The architecture handles the bring-up well. The harder part is operating it. Day-2 operations on Cisco Catalyst SD-WAN center on:

  • Template lifecycle (one-off changes drift away from templates over time)
  • Policy authoring (centralized policy is powerful but easy to author incorrectly)
  • vManage performance (the cluster needs care as edge count grows)
  • Software upgrades (rolling cEdges through new firmware without breaking tunnels)
  • Observability (correlating "user says Salesforce slow" with vManage metrics)

For the operational depth argument, see Cisco SD-WAN in 2026: The Real Value Is Day-2 Operations.

Summary

Cisco Catalyst SD-WAN (formerly Viptela) decomposes into four components: vManage (management), vSmart (control), vBond (orchestration), and WAN Edge (data).
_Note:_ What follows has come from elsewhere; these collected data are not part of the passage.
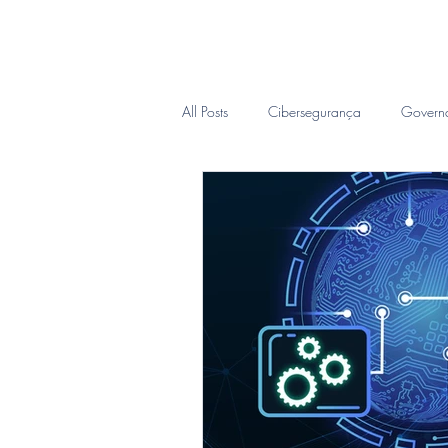
Inicio
Sobre
CIO Sob D
All Posts
Cibersegurança
Govern
Inteligência Forense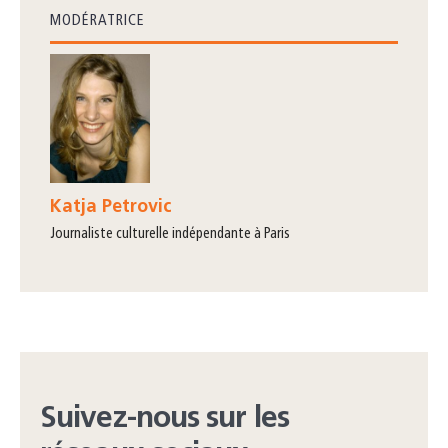
MODÉRATRICE
Katja Petrovic
journaliste culturelle indépendante à Paris
Suivez-nous sur les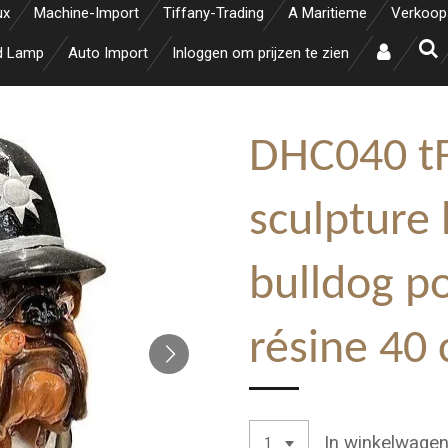
ux
Machine-Import
Tiffany-Trading
A Maritieme
Verkoop
d Lamp
Auto Import
Inloggen om prijzen te zien
DHC040 t
sculpture
bulldog po
résine 40
In winkelwage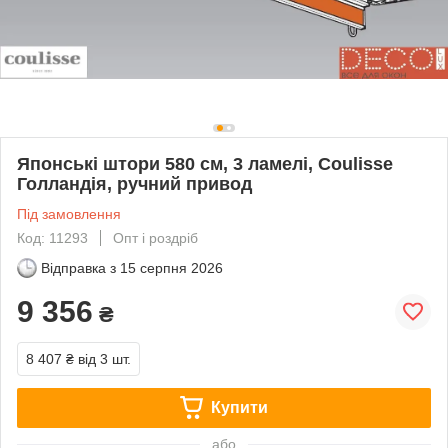
Японські штори 580 см, 3 ламелі, Coulisse
Голландія, ручний привод
Під замовлення
Код: 11293
Опт і роздріб
Відправка з
15 серпня 2026
9 356
₴
8 407 ₴
від 3 шт.
Купити
або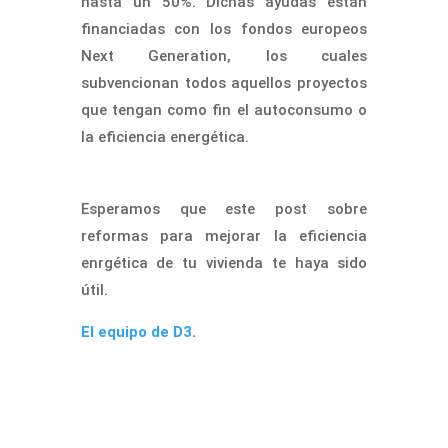
hasta un 50%. Dichas ayudas están
financiadas con los fondos europeos
Next Generation, los cuales
subvencionan todos aquellos proyectos
que tengan como fin el autoconsumo o
la eficiencia energética.
Esperamos que este post sobre
reformas para mejorar la eficiencia
enrgética de tu vivienda
te haya sido
útil.
El equipo de D3
.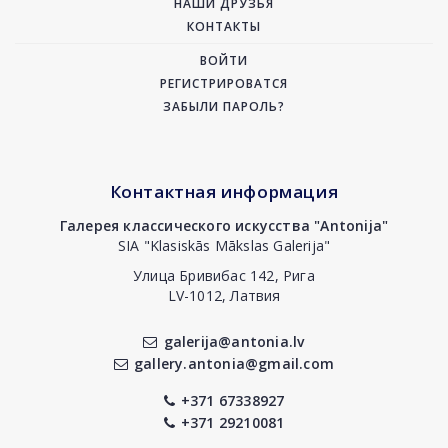
НАШИ ДРУЗЬЯ
КОНТАКТЫ
ВОЙТИ
РЕГИСТРИРОВАТСЯ
ЗАБЫЛИ ПАРОЛЬ?
Контактная информация
Галерея классического искусства "Antonija"
SIA "Klasiskās Mākslas Galerija"
Улица Бривибас 142, Рига
LV-1012, Латвия
galerija@antonia.lv
gallery.antonia@gmail.com
+371 67338927
+371 29210081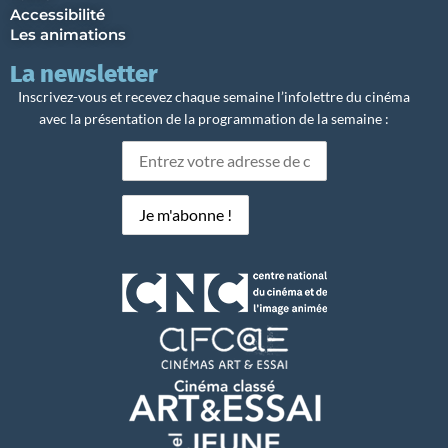
Accessibilité
Les animations
La newsletter
Inscrivez-vous et recevez chaque semaine l’infolettre du cinéma
avec la présentation de la programmation de la semaine :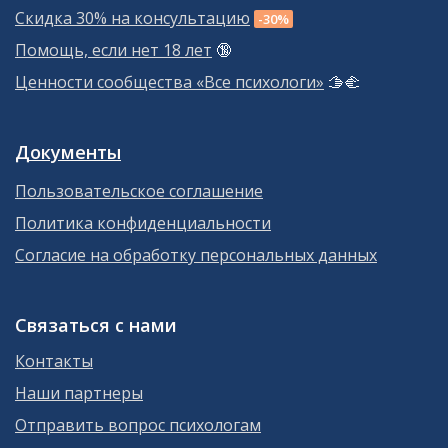
Скидка 30% на консультацию
-30%
Помощь, если нет 18 лет
🔞
Ценности сообщества «Все психологи»
🫱‍🫲
Документы
Пользовательское соглашение
Политика конфиденциальности
Согласие на обработку персональных данных
Связаться с нами
Контакты
Наши партнеры
Отправить вопрос психологам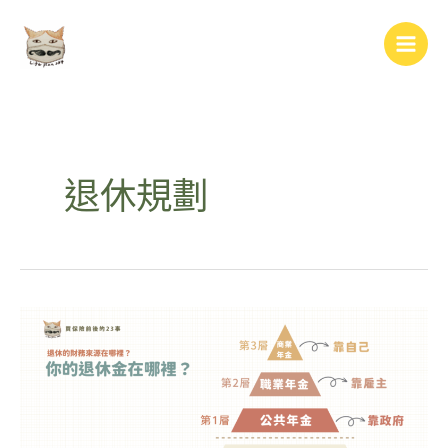
跳
Main
至
Men
主
要
內
容
退休規劃
你
的
退
休
金
在
哪
裡？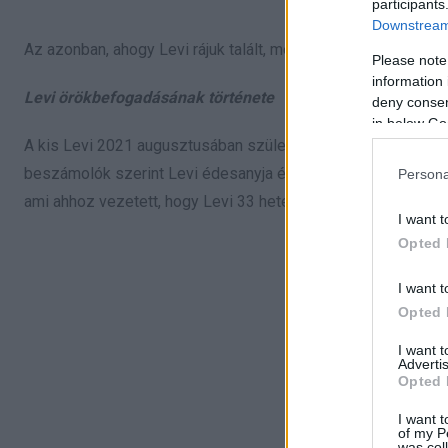
participants
Downstream 
Az azonban, ahogy Levi rájuk talált, megható volt, olyannyira,
Please note
information 
Levi örökbefogadásának története
deny consent
in below Go
A kis Levi 2021 augusztusában született Texasban. Édesanyja 
beszámolók szerint Levi édesanyja és élettársa drogfogyasztó
Persona
ami ahhoz vezetett, hogy Levi 33 hetes koraszülöttként jött a
I want t
Opted 
I want t
Opted 
I want 
Advertis
Opted 
I want t
of my P
was col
The control protocol is OMP, a BGP-derived path-vector that distributes routes, TLOCs, and service advertisements. cEdge is the modern IOS-XE WAN Edge; vEdge is the legacy Viptela-OS variant that you should not deploy new.

If you understand BGP and the three-plane SD-WAN architectural model, the Cisco platform is straightforward. The difficulty is operational - templates, policy authoring, vManage performance at scale - rather than architectural. Bookmark the SD-WAN cluster pillar for the cross-vendor view, and the SD-WAN architecture article for the three-plane model that this Cisco-specific one fits into.